■ PROBLEMS TO WORK ON ■
[1] In the Scott Addict forum thread, what did wiping the gt85 splash area do to the matt carbon finish?
[2] Set down the passage of the Scott Addict forum thread that opens with the words containing "Obviously I now" and closes with "to leave streaks...".

# Scott Addict R1 2011 finish



## renedelbarco (Mar 28, 2010)

Any opinions on the Scott Addict R1 2011 matte finish?


----------



## renedelbarco (Mar 28, 2010)

*Addict R1 2011*

I posted this just to find out if someone liked or disliked the matte finish. I have not looked at one and was interested in purchasing one online.


----------



## renedelbarco (Mar 28, 2010)

*If anyone is interested I found this in WW blog*

Hi All, 

Obviously I now have a matt carbon Addict rather than the SL with gloss laminate finish. My question to you wise guys is basically...

1) Have tried using conventional citrus cleaner seems to leave streaks...

2) When I used gt85 to clean the rear cassette without taking the rear wheel out I wiped the area it splashes on as I have done of both the old CR1 Limited & The previous Addict SL... Wiping it has left the area without the matt finish - seems to have polished it! I don't want this...

SO does anyone have any recommendations on care for this matt carbon - like the Cervelo r5ca, Felt AR1 etc I don't want to ruin the matt finish but I seem to have started to already...

Martin


----------



## Wallstreet (Aug 24, 2011)

I read some use furniture polish - don't use anything strong.


----------



## oldcrank (Nov 7, 2009)

renedelbarco said:


> SO does anyone have any recommendations on care for this matt carbon - like the Cervelo r5ca, Felt AR1 etc I don't want to ruin the matt finish but I seem to have started to already...
> 
> Martin


PLEDGE, will give it the EDGE


----------



## 007david (Dec 24, 2007)

I just use bike lust on my R1. That and I tend to let it stay dirty. Most of my riding involves dirt or gravel roads, it's been so dry here in Texas the dust is close enough to the same color.


----------



## jvana95 (May 3, 2007)

I have the 2011 Addict R1 and I just cleaned it with soap and car soap since car soap is safe on wax. Did a decent job but there were some stains I couldn't remove but who cares. The bike has alot of blemishes from the raw carbon anyway. What does the manual say? What about those bike cleaning fluids, I never tried those.


----------

■ DATA SECTION ■
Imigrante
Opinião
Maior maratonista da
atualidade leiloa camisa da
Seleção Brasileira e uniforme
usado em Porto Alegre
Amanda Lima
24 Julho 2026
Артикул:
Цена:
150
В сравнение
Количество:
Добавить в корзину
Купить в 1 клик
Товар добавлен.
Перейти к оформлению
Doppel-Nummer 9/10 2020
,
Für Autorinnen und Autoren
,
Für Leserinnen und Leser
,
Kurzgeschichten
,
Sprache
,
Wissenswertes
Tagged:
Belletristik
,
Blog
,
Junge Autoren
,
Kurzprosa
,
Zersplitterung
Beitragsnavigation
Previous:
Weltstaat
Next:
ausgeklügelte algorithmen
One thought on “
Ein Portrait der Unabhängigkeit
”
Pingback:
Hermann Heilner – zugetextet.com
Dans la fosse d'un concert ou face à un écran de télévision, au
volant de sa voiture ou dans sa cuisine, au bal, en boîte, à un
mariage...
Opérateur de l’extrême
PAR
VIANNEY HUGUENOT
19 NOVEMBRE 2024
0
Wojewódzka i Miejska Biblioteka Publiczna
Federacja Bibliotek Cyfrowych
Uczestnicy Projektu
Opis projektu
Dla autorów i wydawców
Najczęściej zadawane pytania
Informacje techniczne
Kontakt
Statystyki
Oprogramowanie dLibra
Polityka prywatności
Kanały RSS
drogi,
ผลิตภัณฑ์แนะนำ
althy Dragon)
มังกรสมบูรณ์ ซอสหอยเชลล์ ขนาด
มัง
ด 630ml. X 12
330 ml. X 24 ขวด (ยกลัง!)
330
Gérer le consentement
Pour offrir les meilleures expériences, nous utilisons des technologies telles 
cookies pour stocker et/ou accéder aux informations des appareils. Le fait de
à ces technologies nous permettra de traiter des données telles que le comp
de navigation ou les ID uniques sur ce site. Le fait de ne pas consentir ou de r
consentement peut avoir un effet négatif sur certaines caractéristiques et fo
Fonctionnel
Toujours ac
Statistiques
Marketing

■ ANSWERS TO THE EXERCISES ■
[1] It left the area without the matt finish and seemed to have polished it.

[2]
Obviously I now have a matt carbon Addict rather than the SL with gloss laminate finish. My question to you wise guys is basically...

1) Have tried using conventional citrus cleaner seems to leave streaks...